I sent the money back.
“I guess I’ll figure it out on my own,” I told her.
That was the moment I stopped pretending this was temporary.
On Christmas, my co-owner gave each adult $100. Minutes later, she told me she needed money for the store. When I suggested she use her gift, she was offended. That was her fun money. Using mine made more sense.
On January 1, 2022, I ended the relationship. She wasn’t shocked. She just wanted to know how long she could stay. When I said the end of the month, she argued for staying until summer so the kids wouldn’t be disrupted. I said no.
Her mother was the only one who wanted to talk. She understood. I hadn’t signed up to be an ATM. I hadn’t agreed to finance a household alone.

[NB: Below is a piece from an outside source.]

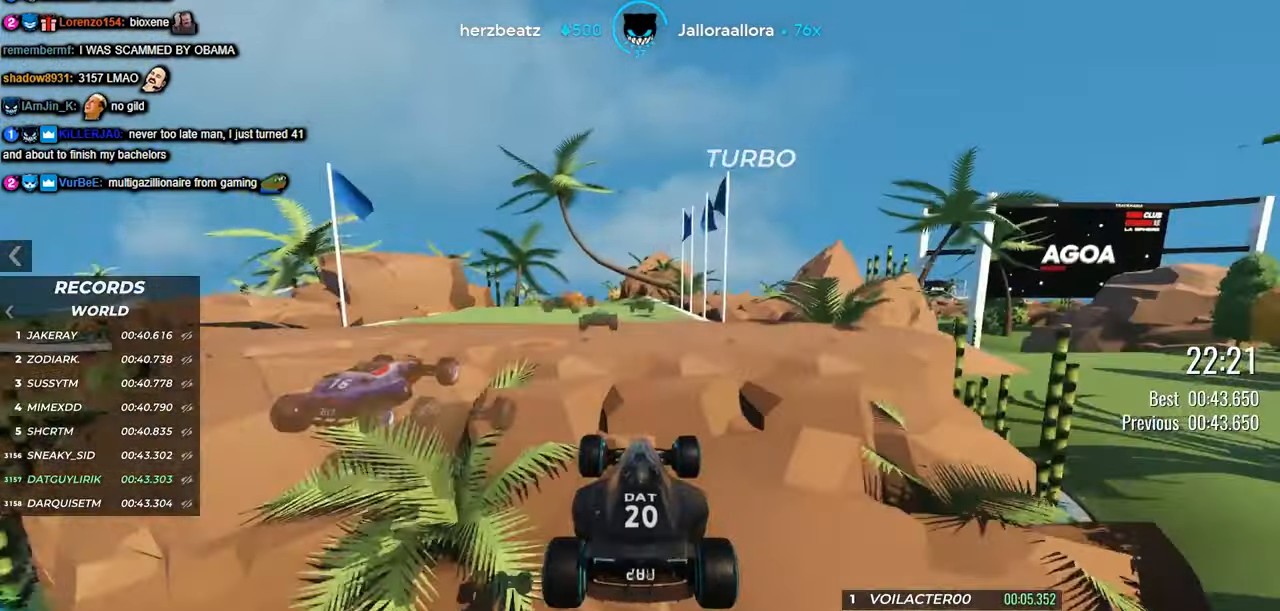
{"keys": ["up"], "events": []}
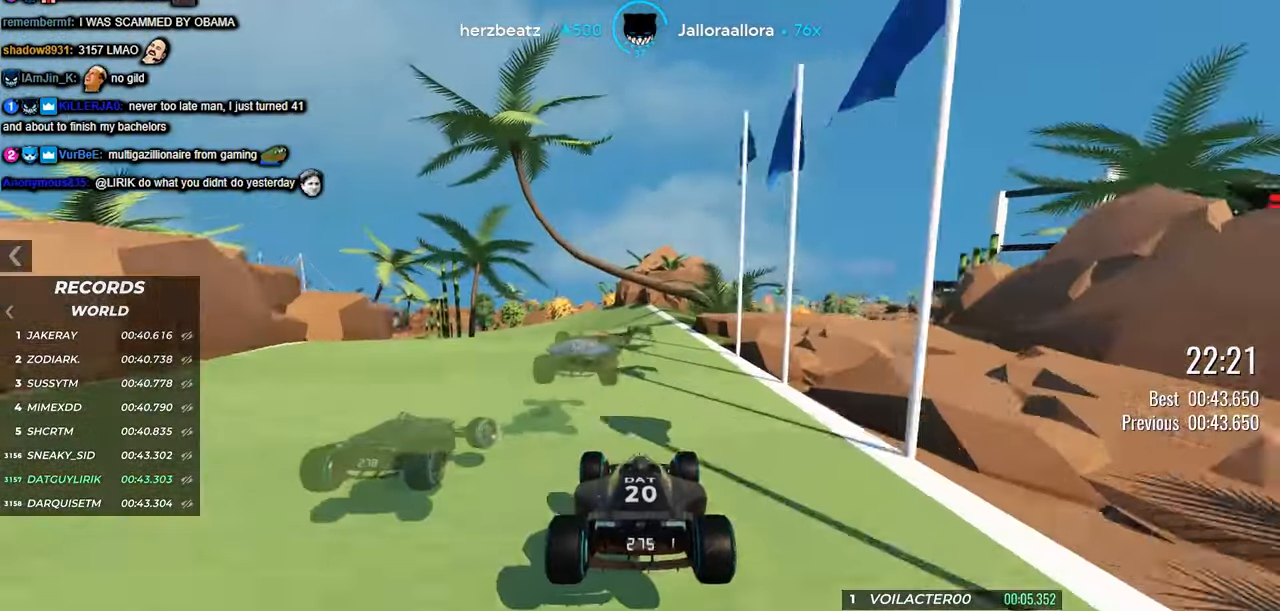
{"keys": ["left", "up"], "events": [[50, "right", "down"], [134, "right", "up"], [400, "left", "down"]]}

When they left, I was called controlling. A narcissist. The irony wasn’t lost on me. My vehicles had been smoked in despite clear boundaries. Maintenance went unpaid. Phones stayed on my plan. The internet was shut off after two months of nonpayment. The things I asked for—basic cleanliness, respect for shared space, reading one book about communication—were always agreed to and never done.
I worked long days and longer commutes. I came home to chaos and learned what it felt like to resent the place I was paying to live.
What took me too long to admit was this: no one forced me into that house or that relationship. I mistook generosity for compatibility. I believed effort would eventually turn into reciprocity. I kept paying because it felt easier than drawing a line.
When the dust settled, I had a house far larger than I needed and a payment that kept me house-poor for nearly five years. I rented out rooms. Two of them cost me more emotionally and financially than they were worth.
When my co-owner eventually asked to refinance and remove his name from the loan, it was reasonable. The problem was timing. Interest rates had doubled. The math no longer worked.
So here we are at the end of 2025, and the house is for sale.
This place has been shelter, but it never fully felt like home. Selling it feels less like failure and more like release. I should have bought the smaller house I could afford alone. I know my friend wishes that too.
If everything goes as planned, Shelby and I will be moving to a quiet, remote town in Utah. A smaller house. A smaller payment. A longer commute and more peace. We’re both broke, but we take turns. We talk. We show up. Shelby paid the earnest money. No one is forgotten. No one is keeping score.
The difference is not subtle.
This house was an expensive education. A structure full of lessons I won’t repeat. This weekend is the open house. With luck, papers will be signed, doors will close, and something lighter will begin.